ACTION ITEM: Return all lines of the listing below that carry the word "Figure".

PROVIDED MATERIAL:
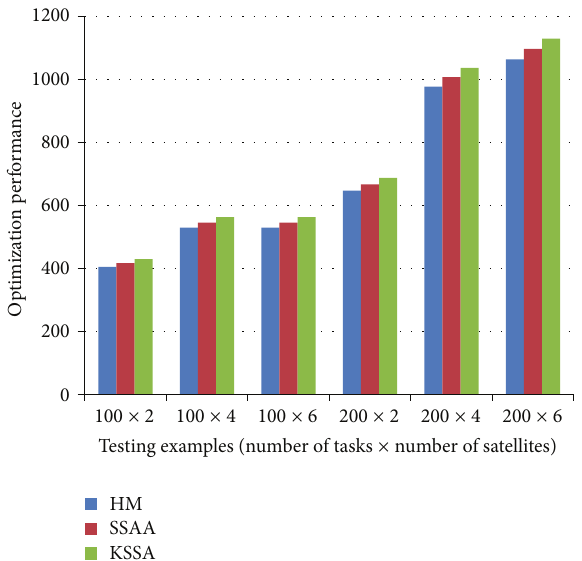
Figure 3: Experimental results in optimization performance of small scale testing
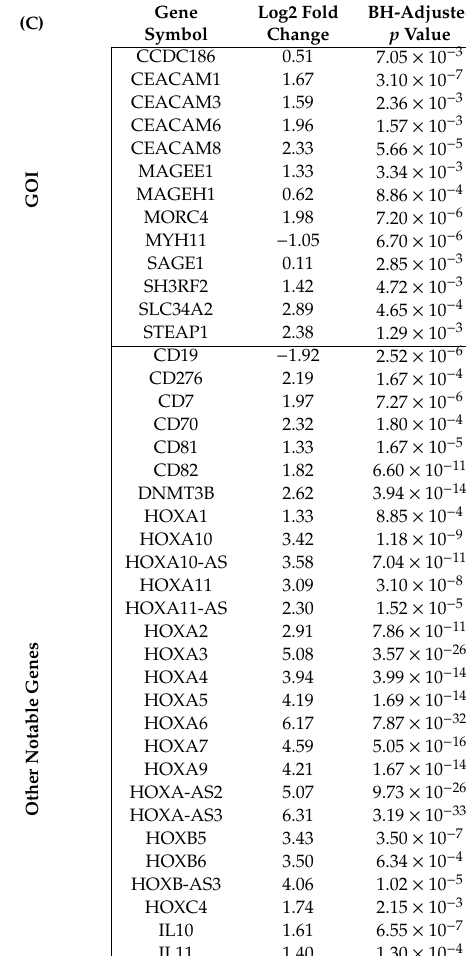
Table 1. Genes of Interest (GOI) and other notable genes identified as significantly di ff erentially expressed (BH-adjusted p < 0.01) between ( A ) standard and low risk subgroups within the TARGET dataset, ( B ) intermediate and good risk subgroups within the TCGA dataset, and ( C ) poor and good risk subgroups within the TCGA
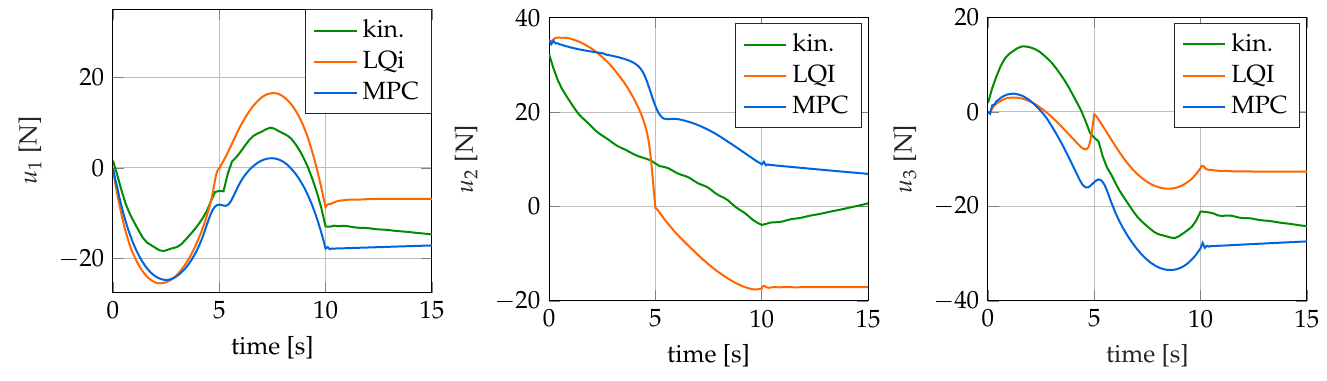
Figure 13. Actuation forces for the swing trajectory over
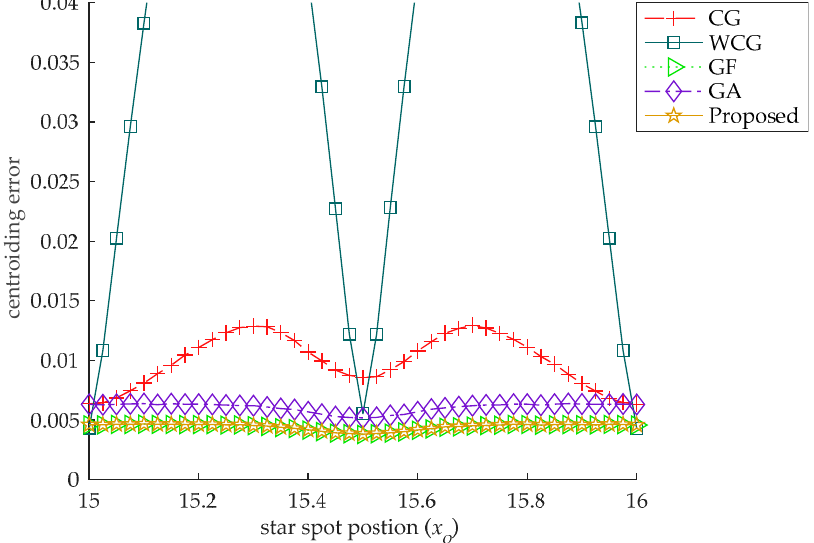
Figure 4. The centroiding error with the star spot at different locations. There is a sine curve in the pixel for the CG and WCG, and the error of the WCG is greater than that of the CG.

RESULT:
Figure 3: Experimental results in optimization performance of small scale testing
Figure 13. Actuation forces for the swing trajectory over
Figure 4. The centroiding error with the star spot at different locations. There is a sine curve in the pixel for the CG and WCG, and the error of the WCG is greater than that of the CG.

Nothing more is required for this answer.